DOMRADIO.DE: Der Anfang ist bekanntlich am schwersten. Haben Sie einen Rat, wie wir vielleicht diesen Einstieg aus dem Ausstieg schaffen könnten?

Piening: Der Soziologe Hartmut Rosa hat mal gemeint, sein Tipp wäre, dass man sich einfach mal fürs Wochenende vornimmt, nichts zu tun. Am besten trägt man sich das tatsächlich in den Kalender ein: Dieses Wochenende nichts tun! Das bedeutet, dass man sich nicht mit Freunden verabredet, sich nicht überlegt, was kaufe ich ein? Dann sitze ich am Samstagmorgen am Frühstückstisch und warte einfach mal ab, was passiert. Das, denke ich, kann jeder Mal für sich versuchen.

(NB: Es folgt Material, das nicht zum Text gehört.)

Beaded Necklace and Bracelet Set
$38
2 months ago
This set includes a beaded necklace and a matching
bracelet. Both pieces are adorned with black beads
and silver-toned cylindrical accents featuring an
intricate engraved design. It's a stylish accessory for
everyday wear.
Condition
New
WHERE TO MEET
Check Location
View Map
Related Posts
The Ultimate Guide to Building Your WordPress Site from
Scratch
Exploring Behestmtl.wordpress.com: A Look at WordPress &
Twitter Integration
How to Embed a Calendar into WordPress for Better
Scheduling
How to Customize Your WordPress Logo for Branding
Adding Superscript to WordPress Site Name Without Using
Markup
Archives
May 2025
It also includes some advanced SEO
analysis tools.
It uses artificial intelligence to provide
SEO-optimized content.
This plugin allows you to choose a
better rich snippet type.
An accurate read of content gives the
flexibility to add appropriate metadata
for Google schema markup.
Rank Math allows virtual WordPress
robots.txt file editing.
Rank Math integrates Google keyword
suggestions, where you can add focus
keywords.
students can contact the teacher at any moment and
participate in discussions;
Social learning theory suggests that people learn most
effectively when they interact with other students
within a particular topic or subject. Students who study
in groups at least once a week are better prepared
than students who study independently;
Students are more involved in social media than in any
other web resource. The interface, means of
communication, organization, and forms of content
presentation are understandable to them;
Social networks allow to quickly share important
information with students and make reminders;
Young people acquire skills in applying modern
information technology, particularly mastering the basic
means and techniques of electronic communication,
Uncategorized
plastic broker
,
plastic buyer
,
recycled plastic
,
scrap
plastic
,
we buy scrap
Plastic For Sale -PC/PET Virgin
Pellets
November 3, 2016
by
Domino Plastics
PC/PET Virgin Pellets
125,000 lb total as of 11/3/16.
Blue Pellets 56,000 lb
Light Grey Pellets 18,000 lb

Oft denken wir, wenn wir uns ein neues Auto kaufen, sind wir glücklich. Aber dieses Glück wirkt nur kurzfristig. Vielleicht sollte man so ein bisschen erkennen, dass das Schöne im Leben ganz oft wirklich ganz unabhängig von materiellem Besitz oder Wohlstand ist. Das kann ein Treffen mit einem alten Freund sein, den man lange nicht gesehen hat. Dann sitzt man auf der Terrasse und trinkt einen Wein. Das sind so Momente, da hat man wochenlang noch etwas von. Diese Momente können wir mehr zelebrieren.  

Das Interview führte Hilde Regeniter.